EGS Louis Néel Medallist - 1994

Frank D Stacey

in recognition of his outstanding and original work in rock magnetism and on the thermal structure of the Earth's core and mantle

 
  Frank Stacey is truly a polymath with a catholicity of taste and a firm knowledge of condensed matter physics and thermodynamics. A physicist by training, his interests in geophysics were aroused by Louis Néels's 1955 review of the theory of rock magnetism in the journal Advances in Physics. This led him to develop a theory of thermoremanence in multi-domained grains, complementing Néels single-domain theory valid for grains less than about 0.5um in diameter. Finding that neither theory was adequate for rocks with magnetic grains in the size range 0.5 - 20um, he introduced the concept of pseudo-single domain behaviour of small multi-domained grains: this has since been recognized as the carries of most stable remanence in igneous rocks.

He has also applied magnetic experiment and theory to a variety of problems of broad geological and geophysical importance, such as delineating rock fabric using magnetic anisotropy in which field his studies were the earliest, and in earthquake prediction using the property of piezomagnetism. In the field of earthquake prediction he showed that, in practice, the inference of a change in stress by the use of precursory changes in seismic velocity should be more difficult for deep sources. He argued that the link between stress and seismic velocity is the opening and closing of pores and fractures which must become less effective at high pressures and hence at greater depths. The results of these studies have been applied to exploration of rock ahead of an advancing mine face and to the capacitance micrometry observation of elastic hysteresis in rocks at seismic frequencies and strain amplitudes below 10, the range of linear inelastic damping.

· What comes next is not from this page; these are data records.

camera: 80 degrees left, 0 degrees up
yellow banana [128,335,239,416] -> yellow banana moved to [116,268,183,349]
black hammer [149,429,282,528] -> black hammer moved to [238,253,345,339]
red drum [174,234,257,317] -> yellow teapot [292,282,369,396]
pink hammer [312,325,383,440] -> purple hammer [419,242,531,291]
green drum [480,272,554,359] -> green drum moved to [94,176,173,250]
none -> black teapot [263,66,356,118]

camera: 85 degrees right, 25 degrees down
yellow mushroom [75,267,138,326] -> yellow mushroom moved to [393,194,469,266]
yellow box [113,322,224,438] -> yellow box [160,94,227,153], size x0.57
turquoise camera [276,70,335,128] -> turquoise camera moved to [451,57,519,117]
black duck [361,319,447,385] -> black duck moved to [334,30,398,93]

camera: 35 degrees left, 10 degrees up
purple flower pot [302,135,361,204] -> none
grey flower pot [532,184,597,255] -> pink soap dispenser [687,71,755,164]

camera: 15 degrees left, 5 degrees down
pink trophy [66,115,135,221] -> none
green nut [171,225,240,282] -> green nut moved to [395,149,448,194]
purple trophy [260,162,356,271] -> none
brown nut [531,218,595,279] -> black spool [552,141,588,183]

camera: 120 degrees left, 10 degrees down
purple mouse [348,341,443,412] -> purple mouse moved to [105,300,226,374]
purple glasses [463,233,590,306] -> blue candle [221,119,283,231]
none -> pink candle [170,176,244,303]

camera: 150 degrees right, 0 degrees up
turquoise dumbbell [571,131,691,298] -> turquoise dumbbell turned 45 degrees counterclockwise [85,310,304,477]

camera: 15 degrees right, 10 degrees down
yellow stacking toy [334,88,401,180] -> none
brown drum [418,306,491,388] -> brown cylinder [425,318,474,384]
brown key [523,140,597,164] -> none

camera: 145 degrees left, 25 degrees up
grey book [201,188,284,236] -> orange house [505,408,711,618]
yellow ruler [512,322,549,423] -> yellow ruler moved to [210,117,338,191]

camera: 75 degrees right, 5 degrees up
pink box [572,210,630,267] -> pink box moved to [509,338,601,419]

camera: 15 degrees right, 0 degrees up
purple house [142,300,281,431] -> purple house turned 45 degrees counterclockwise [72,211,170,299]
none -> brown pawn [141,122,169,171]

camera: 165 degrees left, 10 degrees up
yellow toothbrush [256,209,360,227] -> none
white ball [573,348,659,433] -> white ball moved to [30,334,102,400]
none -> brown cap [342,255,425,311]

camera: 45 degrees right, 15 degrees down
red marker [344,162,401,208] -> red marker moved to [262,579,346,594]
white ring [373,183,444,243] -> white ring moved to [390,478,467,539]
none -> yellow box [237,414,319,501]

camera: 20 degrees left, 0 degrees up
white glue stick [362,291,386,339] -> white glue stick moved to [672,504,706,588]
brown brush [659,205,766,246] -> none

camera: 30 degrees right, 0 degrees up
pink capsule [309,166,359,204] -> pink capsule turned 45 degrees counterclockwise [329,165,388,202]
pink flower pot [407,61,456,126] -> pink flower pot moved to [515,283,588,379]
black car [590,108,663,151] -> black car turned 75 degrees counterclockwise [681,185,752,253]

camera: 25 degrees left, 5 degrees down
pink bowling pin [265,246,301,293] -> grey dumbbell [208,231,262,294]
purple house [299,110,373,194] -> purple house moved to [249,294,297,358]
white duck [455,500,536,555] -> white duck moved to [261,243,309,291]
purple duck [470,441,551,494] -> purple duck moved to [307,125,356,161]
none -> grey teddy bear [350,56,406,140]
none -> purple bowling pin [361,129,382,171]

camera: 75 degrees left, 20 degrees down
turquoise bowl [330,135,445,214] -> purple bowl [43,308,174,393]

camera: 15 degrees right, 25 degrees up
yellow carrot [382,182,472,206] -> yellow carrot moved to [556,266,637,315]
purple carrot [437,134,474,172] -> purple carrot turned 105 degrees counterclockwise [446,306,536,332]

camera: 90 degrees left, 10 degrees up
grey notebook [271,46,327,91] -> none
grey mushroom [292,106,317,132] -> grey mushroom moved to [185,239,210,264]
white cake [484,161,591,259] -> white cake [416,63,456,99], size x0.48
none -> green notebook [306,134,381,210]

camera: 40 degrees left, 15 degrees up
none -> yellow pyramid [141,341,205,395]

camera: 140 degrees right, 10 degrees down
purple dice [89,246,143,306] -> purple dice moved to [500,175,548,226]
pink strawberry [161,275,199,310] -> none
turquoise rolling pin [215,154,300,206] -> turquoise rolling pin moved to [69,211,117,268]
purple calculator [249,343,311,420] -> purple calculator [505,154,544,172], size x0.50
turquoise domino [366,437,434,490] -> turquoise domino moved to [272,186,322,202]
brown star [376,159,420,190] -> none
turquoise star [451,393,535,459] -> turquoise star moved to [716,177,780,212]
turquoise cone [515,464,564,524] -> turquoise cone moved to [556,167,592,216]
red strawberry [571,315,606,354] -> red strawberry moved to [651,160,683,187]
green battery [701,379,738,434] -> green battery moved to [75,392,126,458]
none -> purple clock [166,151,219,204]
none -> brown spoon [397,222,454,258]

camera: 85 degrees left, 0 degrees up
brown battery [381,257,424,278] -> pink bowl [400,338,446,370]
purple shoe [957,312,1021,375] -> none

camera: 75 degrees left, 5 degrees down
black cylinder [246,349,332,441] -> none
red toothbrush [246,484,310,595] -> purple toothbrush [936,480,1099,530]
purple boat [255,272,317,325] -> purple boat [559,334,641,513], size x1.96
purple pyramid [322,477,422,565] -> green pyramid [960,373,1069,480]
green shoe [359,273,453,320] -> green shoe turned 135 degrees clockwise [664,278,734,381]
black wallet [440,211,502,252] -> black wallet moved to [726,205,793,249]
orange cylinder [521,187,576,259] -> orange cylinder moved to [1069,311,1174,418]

Stacey has made original and widely respected contributions towards our understanding of the thermal evolution of the Earth's core and mantle, though the application of thermodynamic principles to the dynamics of the Earth. He developed a new high pressure equation of state based on a lattice dynamical formulation for the Grüneisen parameter and explained the variation of Poisson's ratio with pressure by a related study of bond lengths in a crystal subjected to shear with high compression. Frank Stacey's fundamental physical ideas have been developed over the last two decades, within a broad view of geophysics, in the three successive editions of his widely used textbook, Physics of the Earth. The first edition, published in 1969, to paraphrase from W. Elasasser's review in EOS, was the first geophysics textbook to deal with the whole solid Earth geophysics, from a physicists' point of view, i.e. 'How does the Earth work'? - these few words well summarize Frank Stacey's scientific objectives throughout his career in geophysics.